We are right there with you. A bit sorry to hear of the difficult struggle and happy to hear that you have resolved the important decision. Let us know if there is anything we can do to help. Meanwhile, we will practice welcoming a new niece into our family and we look forward to having a new admiration for that long blonde hair.

with love and hugs,

Aunt M and Uncle J


Lilly,

Thank you for having the courage to share your experience with all of us. We love you and support you. I'm happy for you that you are doing what you need to do to be happy.

This email is very eloquently written, and really explains what it means to be in transition, thank you for putting so much thought into it.

It'll take me some time to get used to your new 'name' and of course, new identity, but I'm excited to be a part of the process. Please let me know if there is anything I can do to help.

Love you,


L

Well, that was a little surprising. We were impressed with your nail polish last summer, but we just figured that you were goofing around. We're glad for you and totally support you. Hope all is well and let us know if there is anything that we can do.

Love
D, A, E and L.

P.S., Can't wait to see the family news letter at Christmas time ;-)


Dear Lilly,
I'm glad to welcome my new neice. It must be such a relief to have come to this point in your journey. I can't imagine how hard the struggle has been. Luckily you were born into a warm and loving family who will grow right along with you. I look forward to getting to know the real you.
Love,
E


Lilly,

Ever thought about being a writer? Your email was ridiculously well written. Anyway my mom called after the big family dinner and told me and my dad about everything. I asked her a bunch of questions and between her answers and your email, I think I'm pretty clear about everything. I think it's important for you to know that family is family is family and you got my support.

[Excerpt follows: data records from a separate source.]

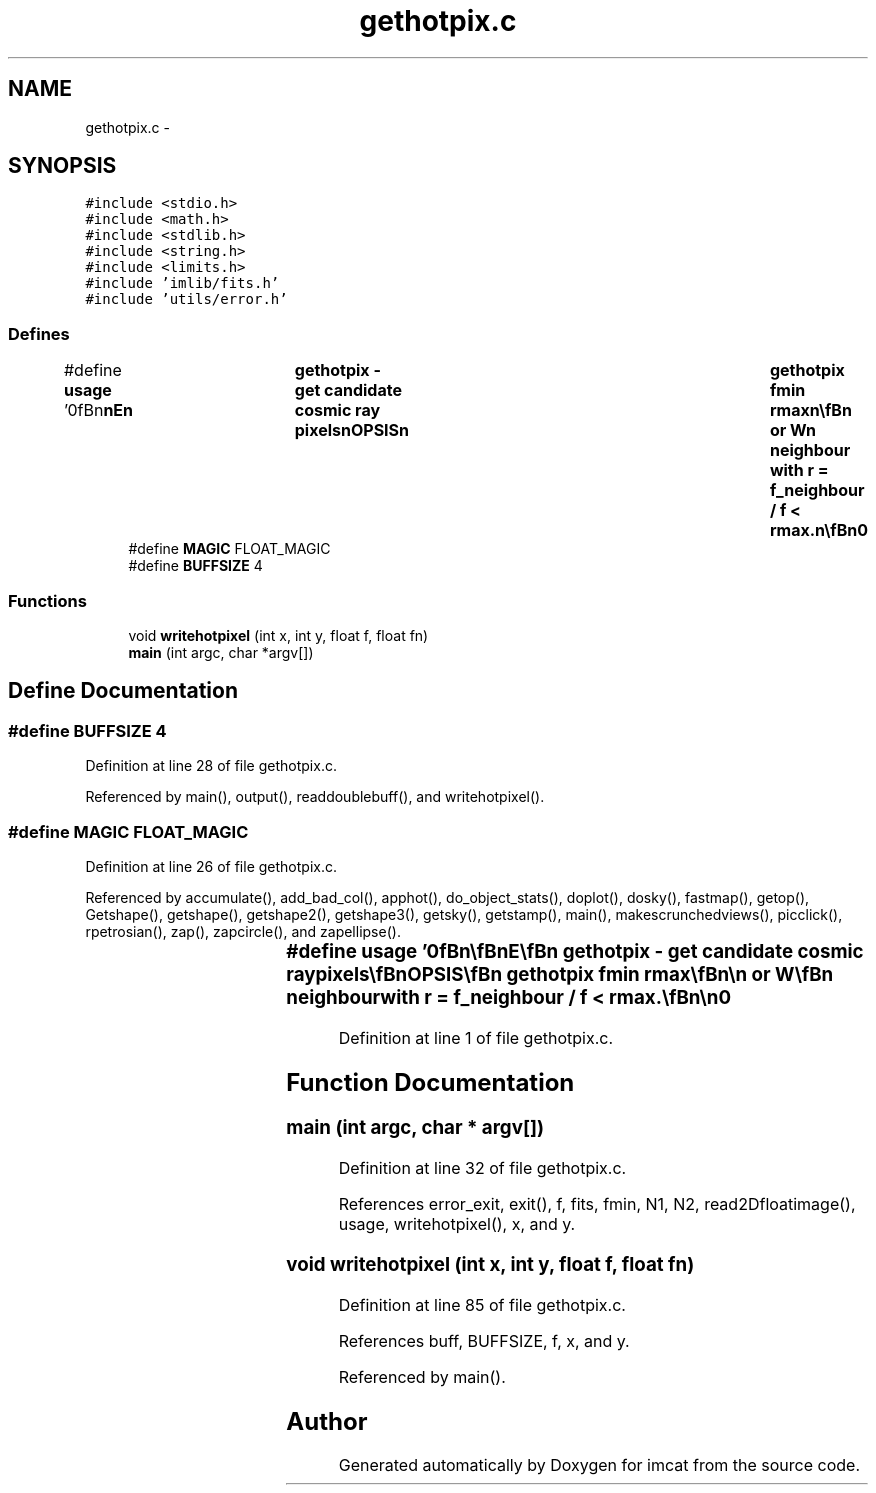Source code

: .TH "gethotpix.c" 3 "23 Dec 2003" "imcat" \" -*- nroff -*-
.ad l
.nh
.SH NAME
gethotpix.c \- 
.SH SYNOPSIS
.br
.PP
\fC#include <stdio.h>\fP
.br
\fC#include <math.h>\fP
.br
\fC#include <stdlib.h>\fP
.br
\fC#include <string.h>\fP
.br
\fC#include <limits.h>\fP
.br
\fC#include 'imlib/fits.h'\fP
.br
\fC#include 'utils/error.h'\fP
.br

.SS "Defines"

.in +1c
.ti -1c
.RI "#define \fBusage\fP   '\\n\\\fBn\fP\\\fBn\fP\\NAME\\\fBn\fP\\	gethotpix - get candidate cosmic ray pixels\\\fBn\fP\\SYNOPSIS\\\fBn\fP\\	gethotpix \fBfmin\fP rmax\\\fBn\fP\\\\\fBn\fP\\DESCRIPTION\\\fBn\fP\\	'gethotpix' reads \fBa\fP 2-dimensional \fBFITS\fP image from stdin\\\fBn\fP\\	and sends to stdout \fBa\fP catalogue containing the locations\\\fBn\fP\\	of pixels with f > \fBfmin\fP and an immediate \fBN\fP,S,E or W\\\fBn\fP\\	neighbour with \fBr\fP = f_neighbour / f < rmax.\\\fBn\fP\\\\\fBn\fP\\AUTHOR\\\fBn\fP\\	Nick Kaiser:  kaiser@hawaii.edu\\\fBn\fP\\\\\fBn\fP\\\fBn\fP\\\fBn\fP'"
.br
.ti -1c
.RI "#define \fBMAGIC\fP   FLOAT_MAGIC"
.br
.ti -1c
.RI "#define \fBBUFFSIZE\fP   4"
.br
.in -1c
.SS "Functions"

.in +1c
.ti -1c
.RI "void \fBwritehotpixel\fP (int x, int y, float f, float fn)"
.br
.ti -1c
.RI "\fBmain\fP (int argc, char *argv[])"
.br
.in -1c
.SH "Define Documentation"
.PP 
.SS "#define BUFFSIZE   4"
.PP
Definition at line 28 of file gethotpix.c.
.PP
Referenced by main(), output(), readdoublebuff(), and writehotpixel().
.SS "#define MAGIC   FLOAT_MAGIC"
.PP
Definition at line 26 of file gethotpix.c.
.PP
Referenced by accumulate(), add_bad_col(), apphot(), do_object_stats(), doplot(), dosky(), fastmap(), getop(), Getshape(), getshape(), getshape2(), getshape3(), getsky(), getstamp(), main(), makescrunchedviews(), picclick(), rpetrosian(), zap(), zapcircle(), and zapellipse().
.SS "#define \fBusage\fP   '\\n\\\fBn\fP\\\fBn\fP\\NAME\\\fBn\fP\\	gethotpix - get candidate cosmic ray pixels\\\fBn\fP\\SYNOPSIS\\\fBn\fP\\	gethotpix \fBfmin\fP rmax\\\fBn\fP\\\\\fBn\fP\\DESCRIPTION\\\fBn\fP\\	'gethotpix' reads \fBa\fP 2-dimensional \fBFITS\fP image from stdin\\\fBn\fP\\	and sends to stdout \fBa\fP catalogue containing the locations\\\fBn\fP\\	of pixels with f > \fBfmin\fP and an immediate \fBN\fP,S,E or W\\\fBn\fP\\	neighbour with \fBr\fP = f_neighbour / f < rmax.\\\fBn\fP\\\\\fBn\fP\\AUTHOR\\\fBn\fP\\	Nick Kaiser:  kaiser@hawaii.edu\\\fBn\fP\\\\\fBn\fP\\\fBn\fP\\\fBn\fP'"
.PP
Definition at line 1 of file gethotpix.c.
.SH "Function Documentation"
.PP 
.SS "main (int argc, char * argv[])"
.PP
Definition at line 32 of file gethotpix.c.
.PP
References error_exit, exit(), f, fits, fmin, N1, N2, read2Dfloatimage(), usage, writehotpixel(), x, and y.
.SS "void writehotpixel (int x, int y, float f, float fn)"
.PP
Definition at line 85 of file gethotpix.c.
.PP
References buff, BUFFSIZE, f, x, and y.
.PP
Referenced by main().
.SH "Author"
.PP 
Generated automatically by Doxygen for imcat from the source code.
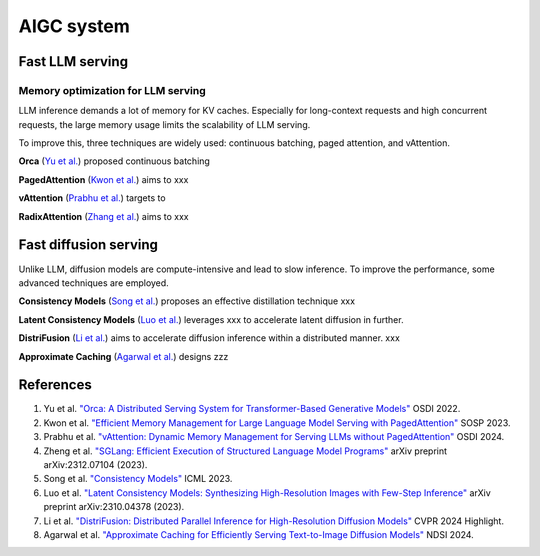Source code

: ===========
AIGC system
===========

Fast LLM serving
--------------------------------

Memory optimization for LLM serving
^^^^^^^^^^^^^^^^^^^^^^^^^^^^^^^^^^^
LLM inference demands a lot of memory for KV caches. Especially for long-context requests and high concurrent requests, the large memory usage limits the scalability of LLM serving.

To improve this, three techniques are widely used: continuous batching, paged attention, and vAttention.

**Orca** (`Yu et al. <https://www.usenix.org/conference/osdi22/presentation/yu>`_) proposed continuous batching 

**PagedAttention** (`Kwon et al. <https://arxiv.org/pdf/2309.06180>`_) aims to xxx

**vAttention** (`Prabhu et al. <https://arxiv.org/pdf/2405.04437>`_) targets to 

**RadixAttention** (`Zhang et al. <https://arxiv.org/pdf/2312.07104>`_) aims to xxx

Fast diffusion serving
-----------------------
Unlike LLM, diffusion models are compute-intensive and lead to slow inference. To improve the performance, some advanced techniques are employed. 

**Consistency Models** (`Song et al. <https://proceedings.mlr.press/v202/song23a>`_) proposes an effective distillation technique xxx

**Latent Consistency Models** (`Luo et al. <https://arxiv.org/abs/2310.04378>`_) leverages xxx to accelerate latent diffusion in further.

**DistriFusion** (`Li et al. <https://hanlab.mit.edu/projects/distrifusion>`_) aims to accelerate diffusion inference within a distributed manner. xxx

**Approximate Caching** (`Agarwal et al. <https://www.usenix.org/conference/nsdi24/presentation/agarwal-shubham>`_) designs zzz

References
-----------
1. Yu et al. `"Orca: A Distributed Serving System for Transformer-Based Generative Models" <https://www.usenix.org/conference/osdi22/presentation/yu>`_ OSDI 2022.
2. Kwon et al. `"Efficient Memory Management for Large Language Model Serving with PagedAttention" <https://arxiv.org/pdf/2309.06180>`_ SOSP 2023.
3. Prabhu et al. `"vAttention: Dynamic Memory Management for Serving LLMs without PagedAttention" <https://arxiv.org/pdf/2405.04437>`_ OSDI 2024.
4. Zheng et al. `"SGLang: Efficient Execution of Structured Language Model Programs" <https://arxiv.org/pdf/2312.07104>`_ arXiv preprint arXiv:2312.07104 (2023).
5. Song et al. `"Consistency Models" <https://proceedings.mlr.press/v202/song23a>`_ ICML 2023.
6. Luo et al. `"Latent Consistency Models: Synthesizing High-Resolution Images with Few-Step Inference" <https://arxiv.org/abs/2310.04378>`_ arXiv preprint arXiv:2310.04378 (2023).
7. Li et al. `"DistriFusion: Distributed Parallel Inference for High-Resolution Diffusion Models" <https://hanlab.mit.edu/projects/distrifusion>`_ CVPR 2024 Highlight.
8. Agarwal et al. `"Approximate Caching for Efficiently Serving Text-to-Image Diffusion Models" <https://www.usenix.org/conference/nsdi24/presentation/agarwal-shubham>`_ NDSI 2024.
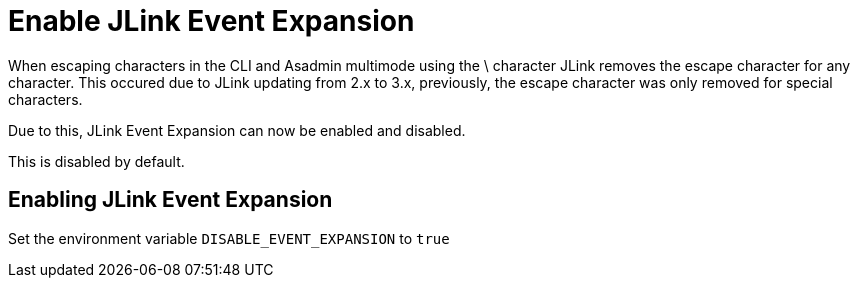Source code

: = Enable JLink Event Expansion

When escaping characters in the CLI and Asadmin multimode using the \ character JLink removes the escape character for any character. This occured due to JLink updating from 2.x to 3.x, previously, the escape character was only removed for special characters. 

Due to this, JLink Event Expansion can now be enabled and disabled.

This is disabled by default. 

== Enabling JLink Event Expansion
Set the environment variable `+DISABLE_EVENT_EXPANSION+` to `+true+`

Also, just to explain something about myself, I'm big on information and I like to fully understand things so I think about them more clearly. I'm just telling you this because I'll probably ask a bunch of questions in the coming months/years and I don't want you to think it's disrespectful or anything, it's just how I am. Let me know if anything is inappropriate. Having said that, I have three questions:

1. Was there a catalyst in April 2006 that made you decide to start transitioning? If so, then what?
2. The pamphlet you attached (very helpful btw) says that one's identity, not one's physical status determines their sexual orientation, true for you?
3. This question was actually asked by my dad, and I realized I couldn't give a satisfactory explanation, so it became a question for both of us: you mentioned the importance of using Lilly and female pronouns because otherwise it might "out" you. We were just wondering about what the "out" means. Bear in mind, we're not questioning or undermining the importance of your name and pronouns, we will use them, just confused about the "out."

I'm glad you're being realistic and matter of fact about this, this is rather shocking change, and definitely something I've never encountered on a personal level, however I feel pretty clear about it so far, and suprisingly comfortable. I admire your courage and self-assuredness.

J

PS This is sort of unrelated, but make sure you stop by my place in Boston sometime.
PPS haha one more question, I saw you fairly recently and your voice sounded the same, is that gonna change?